TASK DIRECTIONS >>
Rewrite the records from the beginning through the line that contains "२०७८०१३१ कोरोना अपडेट दैनिक.pdf", replacing "Команда" with "Сотрудники" and keeping everything else the same. Omit the pictures from your answer.

Transcribed page text
------------------------------------------------

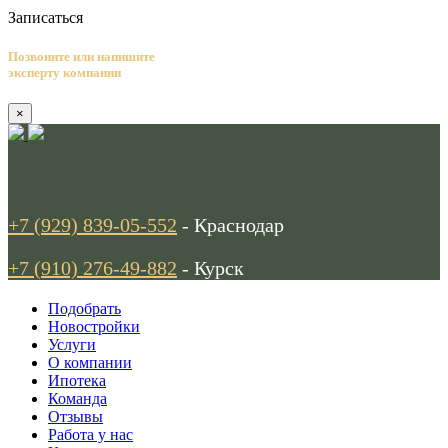
Записаться
Позвоните или напишите
эксперту компании
×
+7 (929) 839-05-552
- Краснодар
+7 (910) 276-49-882
- Курск
Подобрать
Новостройки
Услуги
О компании
Ипотека
Команда
Отзывы
Работа у нас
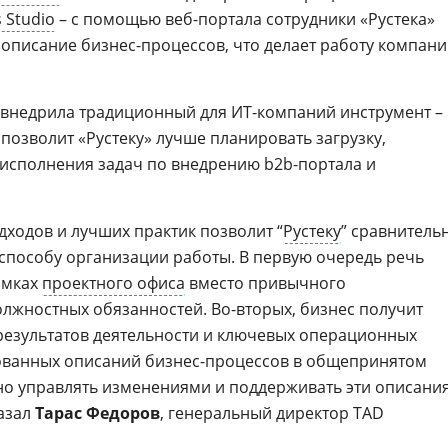
 Studio
– с помощью веб-портала сотрудники «Рустека»
 описание бизнес-процессов, что делает работу компан
 внедрила традиционный для ИТ-компаний инструмент –
о позволит «Рустеку» лучше планировать загрузку,
исполнения задач по внедрению b2b-портала и
дходов и лучших практик позволит “
Рустеку
” сравнитель
способу организации работы. В первую очередь речь
амках
проектного офиса
вместо привычного
жностных обязанностей. Во-вторых, бизнес получит
результатов деятельности и ключевых операционных
ованных описаний бизнес-процессов в общепринятом
но управлять изменениями и поддерживать эти описани
казал
Тарас Федоров
, генеральный директор TAD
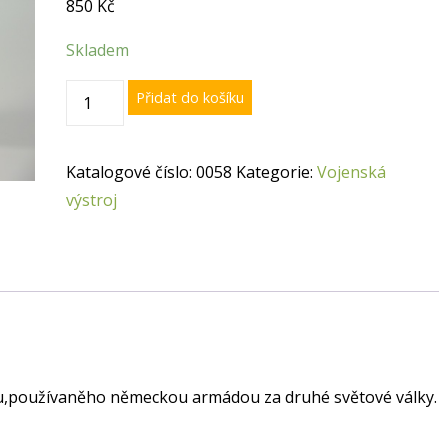
850
Kč
Skladem
Německé
Přidat do košíku
pouzdro
na
Katalogové číslo:
0058
Kategorie:
Vojenská
plynovou
výstroj
masku
množství
u,používaněho německou armádou za druhé světové války.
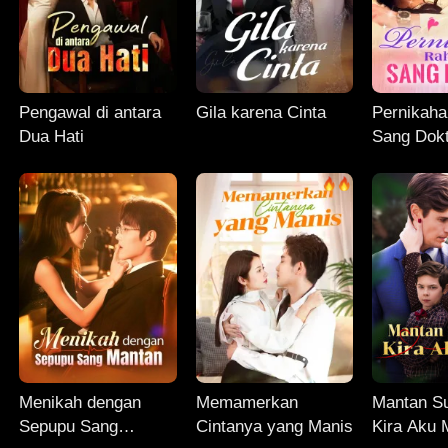
Pengawal di antara
Gila karena Cinta
Pernikaha
Dua Hati
Sang Dok
Menikah dengan
Memamerkan
Mantan S
Sepupu Sang
Cintanya yang Manis
Kira Aku 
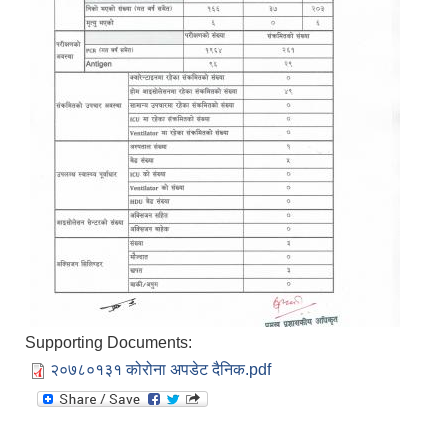
Supporting Documents:
२०७८०१३१ कोरोना अपडेट दैनिक.pdf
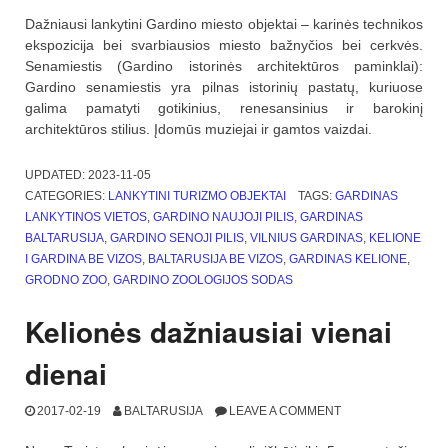
Dažniausi lankytini Gardino miesto objektai – karinės technikos
ekspozicija bei svarbiausios miesto bažnyčios bei cerkvės.
Senamiestis (Gardino istorinės architektūros paminklai):
Gardino senamiestis yra pilnas istorinių pastatų, kuriuose
galima pamatyti gotikinius, renesansinius ir barokinį
architektūros stilius. Įdomūs muziejai ir gamtos vaizdai.
UPDATED:
2023-11-05
CATEGORIES:
LANKYTINI TURIZMO OBJEKTAI
TAGS:
GARDINAS
LANKYTINOS VIETOS
,
GARDINO NAUJOJI PILIS
,
GARDINAS
BALTARUSIJA
,
GARDINO SENOJI PILIS
,
VILNIUS GARDINAS
,
KELIONE
I GARDINA BE VIZOS
,
BALTARUSIJA BE VIZOS
,
GARDINAS KELIONE
,
GRODNO ZOO
,
GARDINO ZOOLOGIJOS SODAS
Kelionės dažniausiai vienai
dienai
2017-02-19
BALTARUSIJA
LEAVE A COMMENT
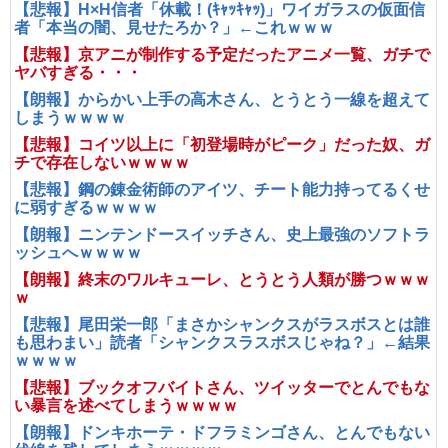
【悲報】H×H信者「休載！(ｷｬｯｷｬｯ)」ワイガラスの仮面信
者「本当の闇、見せたろか？」←これｗｗｗ
【悲報】京アニが制作する予定だったアニメ一覧、ガチで
ヤバすぎる・・・
【朗報】からかい上手の高木さん、とうとう一線を超えて
しまうｗｗｗｗ
【悲報】コイツ以上に「初登場時がピーク」だった奴、ガ
チで存在しないｗｗｗｗ
【悲報】鋼の錬金術師のアイツ、チート能力持ってるくせ
に弱すぎるｗｗｗｗ
【朗報】ニンテンドースイッチさん、史上最強のソフトラ
ッシュへｗｗｗｗ
【朗報】終末のワルキューレ、とうとう人類が勝つｗｗｗ
ｗ
【悲報】尾田栄一郎「まさかシャンクスがラスボスとは誰
も思わまい」読者「シャンクスラスボスじゃね？」←結果
ｗｗｗｗ
【悲報】ブックオフバイトさん、ツイッターでとんでもな
い暴言を述べてしまうｗｗｗｗ
【朗報】ドンキホーテ・ドフラミンゴさん、とんでもない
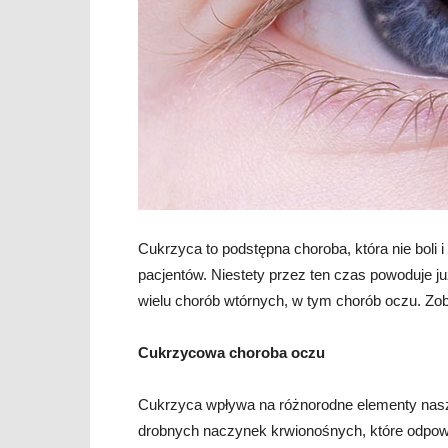
Cukrzyca to podstępna choroba, która nie boli 
pacjentów. Niestety przez ten czas powoduje j
wielu chorób wtórnych, w tym chorób oczu. Zo
Cukrzycowa choroba oczu
Cukrzyca wpływa na różnorodne elementy nas
drobnych naczynek krwionośnych, które odpowi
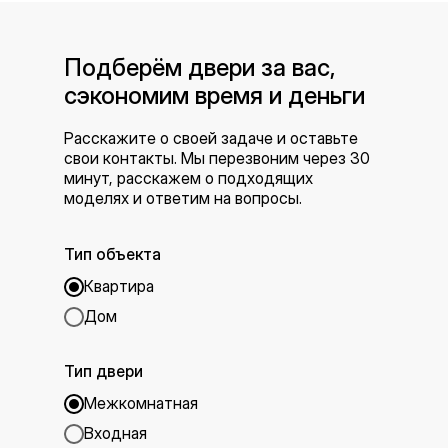
Подберём двери за вас,
сэкономим время и деньги
Расскажите о своей задаче и оставьте
свои контакты. Мы перезвоним через 30
минут, расскажем о подходящих
моделях и ответим на вопросы.
Тип объекта
Квартира
Дом
Тип двери
Межкомнатная
Входная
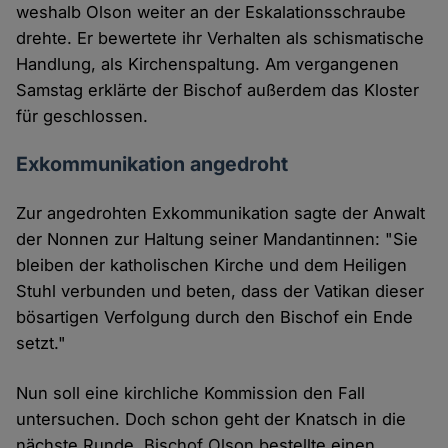
weshalb Olson weiter an der Eskalationsschraube
drehte. Er bewertete ihr Verhalten als schismatische
Handlung, als Kirchenspaltung. Am vergangenen
Samstag erklärte der Bischof außerdem das Kloster
für geschlossen.
Exkommunikation angedroht
Zur angedrohten Exkommunikation sagte der Anwalt
der Nonnen zur Haltung seiner Mandantinnen: "Sie
bleiben der katholischen Kirche und dem Heiligen
Stuhl verbunden und beten, dass der Vatikan dieser
bösartigen Verfolgung durch den Bischof ein Ende
setzt."
Nun soll eine kirchliche Kommission den Fall
untersuchen. Doch schon geht der Knatsch in die
nächste Runde. Bischof Olson bestellte einen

------------------------------------------------

WRITTEN RESPONSE >>
Записаться
Позвоните или напишите
эксперту компании
×
+7 (929) 839-05-552
- Краснодар
+7 (910) 276-49-882
- Курск
Подобрать
Новостройки
Услуги
О компании
Ипотека
Сотрудники
Отзывы
Работа у нас
 Studio
– с помощью веб-портала сотрудники «Рустека»
 описание бизнес-процессов, что делает работу компан
 внедрила традиционный для ИТ-компаний инструмент –
о позволит «Рустеку» лучше планировать загрузку,
исполнения задач по внедрению b2b-портала и
дходов и лучших практик позволит “
Рустеку
” сравнитель
способу организации работы. В первую очередь речь
амках
проектного офиса
вместо привычного
жностных обязанностей. Во-вторых, бизнес получит
результатов деятельности и ключевых операционных
ованных описаний бизнес-процессов в общепринятом
но управлять изменениями и поддерживать эти описани
казал
Тарас Федоров
, генеральный директор TAD
850
Kč
Skladem
Německé
Přidat do košíku
pouzdro
na
Katalogové číslo:
0058
Kategorie:
Vojenská
plynovou
výstroj
masku
množství
u,používaněho německou armádou za druhé světové války.
Pengawal di antara
Gila karena Cinta
Pernikaha
Dua Hati
Sang Dok
Menikah dengan
Memamerkan
Mantan S
Sepupu Sang
Cintanya yang Manis
Kira Aku 
Supporting Documents:
२०७८०१३१ कोरोना अपडेट दैनिक.pdf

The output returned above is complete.